Here is a gmax tutorial I wrote back in 2002 that may be of help.
The "c_wheel" animation is used to provide more realism in your steering. It gives greater steering angles (is not dependant on the rudder deflection angle), and only turns when the aircraft is moving. Use of the c_wheel tag is required for castoring.
Once you have a tail or nose gear created and ready for steering animation (suspension animation should be done first), there are just a few basic steps to follow to make it work in flight sim.
Generally, the overview of the procedure (in gmax) is this:
1. Animate the nose gear in GMAX
2. Export to FS
3. Change the aircraft.cfg nose gear contact point.0 parameter 7 to enter steering angle. (This is the angle of deflection in one direction, or set a castoring gear.)
4. Test in FS
ANIMATE IN GMAX
1. Create any low poly basic stucture for the c_wheel tag at the top of your steerable parts hierarchy. All you need here really is the pivot. A small cube or triangle is fine. You may hide it inside the tail/nose gear if you wish. This object becomes the parent of the steerable parts.
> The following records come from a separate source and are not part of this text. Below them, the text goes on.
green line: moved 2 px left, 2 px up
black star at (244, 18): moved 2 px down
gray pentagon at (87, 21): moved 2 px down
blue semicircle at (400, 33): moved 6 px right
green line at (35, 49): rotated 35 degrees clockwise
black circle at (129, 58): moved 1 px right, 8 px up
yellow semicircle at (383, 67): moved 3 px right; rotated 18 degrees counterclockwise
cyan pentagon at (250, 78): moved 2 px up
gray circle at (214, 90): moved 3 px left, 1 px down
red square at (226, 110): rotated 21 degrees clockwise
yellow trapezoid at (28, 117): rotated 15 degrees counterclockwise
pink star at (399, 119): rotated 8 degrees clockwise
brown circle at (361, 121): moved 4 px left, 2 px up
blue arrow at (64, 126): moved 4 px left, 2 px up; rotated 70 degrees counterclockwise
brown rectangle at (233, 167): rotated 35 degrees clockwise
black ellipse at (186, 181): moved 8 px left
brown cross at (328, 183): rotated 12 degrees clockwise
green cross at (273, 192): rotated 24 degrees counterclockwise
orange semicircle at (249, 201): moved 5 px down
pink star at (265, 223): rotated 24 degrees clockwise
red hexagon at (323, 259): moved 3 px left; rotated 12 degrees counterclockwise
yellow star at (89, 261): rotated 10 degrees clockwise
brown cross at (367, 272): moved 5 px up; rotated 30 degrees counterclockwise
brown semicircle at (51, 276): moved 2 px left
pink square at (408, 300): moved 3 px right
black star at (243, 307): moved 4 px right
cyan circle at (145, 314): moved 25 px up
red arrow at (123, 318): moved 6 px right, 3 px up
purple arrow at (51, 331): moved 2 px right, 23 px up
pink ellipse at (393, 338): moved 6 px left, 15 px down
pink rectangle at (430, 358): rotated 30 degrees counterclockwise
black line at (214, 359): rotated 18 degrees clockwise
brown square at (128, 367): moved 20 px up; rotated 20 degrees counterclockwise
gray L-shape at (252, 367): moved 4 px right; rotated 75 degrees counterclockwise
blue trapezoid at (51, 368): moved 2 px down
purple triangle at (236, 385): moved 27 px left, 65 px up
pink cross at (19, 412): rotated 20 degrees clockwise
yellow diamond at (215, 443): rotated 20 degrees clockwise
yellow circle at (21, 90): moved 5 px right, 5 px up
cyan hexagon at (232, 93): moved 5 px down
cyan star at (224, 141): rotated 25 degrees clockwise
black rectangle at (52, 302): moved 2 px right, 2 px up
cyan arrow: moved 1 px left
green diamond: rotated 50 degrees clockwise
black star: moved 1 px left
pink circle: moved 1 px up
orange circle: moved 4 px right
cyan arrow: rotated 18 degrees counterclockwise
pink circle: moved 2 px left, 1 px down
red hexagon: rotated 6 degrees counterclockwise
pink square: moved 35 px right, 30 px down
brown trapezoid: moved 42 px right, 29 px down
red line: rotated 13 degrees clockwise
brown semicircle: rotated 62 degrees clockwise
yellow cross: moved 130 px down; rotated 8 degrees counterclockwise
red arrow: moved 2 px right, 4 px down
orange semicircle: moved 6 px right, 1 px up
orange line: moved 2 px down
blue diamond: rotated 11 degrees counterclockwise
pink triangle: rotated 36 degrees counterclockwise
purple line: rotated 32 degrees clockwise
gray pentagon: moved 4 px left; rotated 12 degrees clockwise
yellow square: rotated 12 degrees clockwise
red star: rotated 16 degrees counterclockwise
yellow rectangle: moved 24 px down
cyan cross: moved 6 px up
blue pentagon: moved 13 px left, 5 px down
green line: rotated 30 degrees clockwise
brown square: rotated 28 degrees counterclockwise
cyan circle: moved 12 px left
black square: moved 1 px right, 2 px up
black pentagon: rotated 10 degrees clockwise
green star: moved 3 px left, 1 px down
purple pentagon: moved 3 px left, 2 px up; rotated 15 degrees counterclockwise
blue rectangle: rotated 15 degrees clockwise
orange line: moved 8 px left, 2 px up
2. Now, link the uppermost steerable object to the c_wheel object. All lower parts can be linked to it as well or you can group or link to the uppermost object.
Example hierarchy:
c_wheel (parent of steerable objects-can be below any non-steerable objects as well)
..c_gear_top (extension/retraction animation is on this part)
..c_gear_bottom (suspension animation is on this part)
....c_gear_axle
......c_tire_still
......c_tire_blurred
3. Set the Pivot on c_wheel using LOCAL Coordinate (See attached picture for details.) It's a good idea right here to go to Hierarchy mode and ensure that your nose gear is aligned with the World and grid before proceeding. Once that is correct, align the pivot with the object.
4. Now for the animation. The most important thing to remember here is that once you see animation working in GMAX, it will work in Flight Sim, assuming you have changed the contact point to add steering angle. ;-)
Select the c_wheel object and click on the Motion icon (animation mode)
a. Move the timeframe slider at bottom to the right and create a Rotation key at 100, 150 and 200.
b. Return the slider to 100 and click the Animate button.
c. Move the slider to key position 150, then rotate the Pivot in LOCAL Coordinate mode to RIGHT to 180 degrees.
d. Now, move the slider to keyframe 200, then rotate the Pivot further right to 360/0 degrees
e. Click the Animate button to end the process.
f. Pull the slider back to 100 to see the animation in action
5. Save your work; select all your objects, export to FS and test it.
NOTE that the process may be a bit different in FSDS.
CONTACT POINTS
In the aircraft.cfg Contact Point section, change the 7th parameter of the tail/nose gear (typically) point.0=1
The Steering Angle is the extent of the deflection in one direction. That is if you use 60 degrees, you will have a total of 120 degree movement from totally right turn to totally left turn. The more angle you use, the sharper the turns, however, the greater numbers will also make your steering more sensitive or feel like oversteer of your movements. 60 degrees seems about as high as I can tolerate in that regard. Use 180 degrees for castoring.
Example contact point here for the attached gmax file of my nosegear:
point.0=1, 21.6, 0.0, -5.4, 3200, 0, 1.4, 180, 0.7, 1.8 0.70, 3, 3, 0, 160, 230
TEST
1. To test, export to FS.
2. Associate it with some model file, change the contact point parameters as necessary and watch it in action.
Hope this little tutorial helps you in some way.
(Note that you can use more keys or less in the animation sequence. This one is simply what I chose.)